In their second Featherweight title bout in Washington state on April 20, 1908, Attell finished Kelly in eight rounds, chewing gum during the match. The Seattle Star concluded the following day that Kelly had shown skill and determination and "demonstrated an ability to take punishment", but in the end, "it was a case of science against dogged determination, and science won."

Attell's ability to end his matches in a predetermined number of rounds was so remarkable that it became the stuff of legend. Boxing writer Ken Blady reported that Attell bet $8,000 he would end his first bout with Kelly within eight rounds, and when he won in seven, he gave his winnings to Kelly so he could afford a home for his mother. By 1912, wary of Attell's antics with gambling, the New York State Athletic Commission barred him from boxing in the state for six months.

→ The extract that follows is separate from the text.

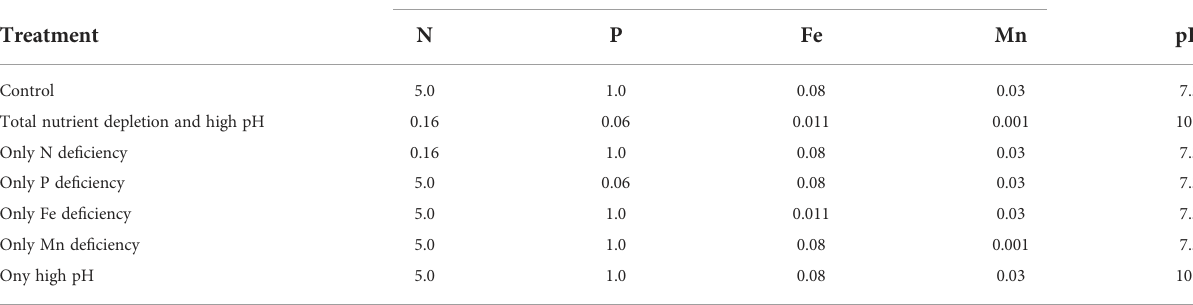
TABLE 1 Chemical composition of the culture medium in controls and in Ceratophyllum demersum treatments after 10 days (total nutrient depletion and high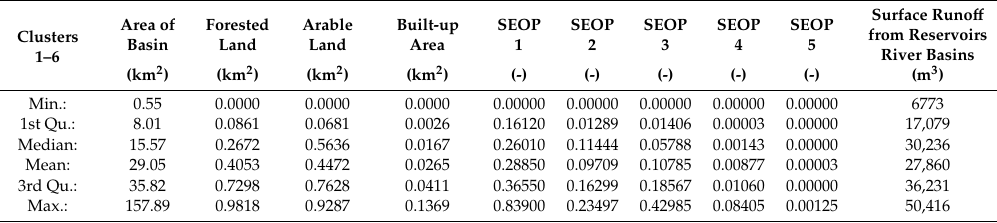
Table 2. Overall data characteristics of individual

Remarkably, in their third and last Featherweight title match on February 4, 1909, in New Orleans, Attell once again finished the bout in seven rounds. Kelly was never the same. In his remaining three fights with Attell, he lost in four, five, and six rounds. After his lessons from Attell, Kelly lost bouts with greater frequency but with more challenging opponents before he retired from the ring around 1913. The El Paso Herald noted that Kelly had once fought a draw with future Welterweight Champion Jack Britton, and beaten the noteworthy New York boxer Grover Hayes.

Kelly died at sea in 1944, whilst with the United States Merchant Marine.